So how do we think, talk, and write about the accomplishments of the current Yankee squad? We can’t just take Ruth, Gehrig, and the rest out of Yankees history, and putting qualifiers like “best Yankee season since 1976” (or something like that) makes me feel like I’m covering the Mariners.
I think the answer is letting the history — and the head-and-shoulders dominance of the greats from a century ago — live, breathe, and exist in parallel to what we see every single day. Aaron Judge is never going to be as good as Babe Ruth; hell, he’s not likely to ever be as good as Mickey Mantle, and that’s okay.
Effectively Wild has covered how we’re in a trough period for baseball record-breaking in general. The talent variation is just lower than it’s ever been before. One of the reasons why we don’t see 15-win seasons anymore is because “replacement level” is better than it was a hundred years ago. Not only is Judge not going to do what Ruth did, but Juan Soto won’t do what Ruth did. Shohei Ohtani kinda did what Ruth did last year by being an elite hitter and very good pitcher all at once, and he had an eight-win season, not a 12, 13, or 14-win season.
And that’s why my prescription stands. Celebrate Yankee history and marvel at the accomplishments of the ‘20s and ‘30s, the DiMaggio-to-Mantle dynasty, and all the rest, but allow that to exist on a parallel line to the current product. At three or four distinct periods in Yankees history, the club or its best player simply broke the game, and the rest of the sport was left to adapt, pick up the pieces, and pull the game back together, kintsugi over 154 and then 162 games.
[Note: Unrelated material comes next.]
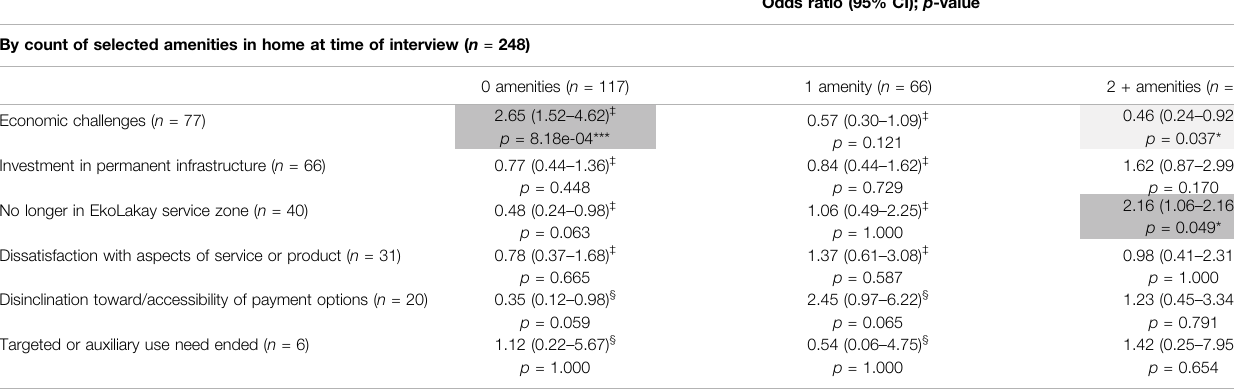
Odds ratio (95% CI); p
There’s less of the game to break now. Anthony Rizzo had a very fun start to the season, and if nothing at all changed and he kept hitting like this, he would be lucky to have a top-10 all-time Yankee season. That’s okay. Yankee players, especially Yankee hitters, are doomed to fall short of the expectations more than a century of achievement will place on them. Disregard those expectations, enjoy the players we have now, and accept that they’re not going to have a 12-win season. Not taking that track means that you’re doomed to be disappointed in the on-field product, every bit as much as Rizzo is doomed to underperform the standard of a hundred years ago.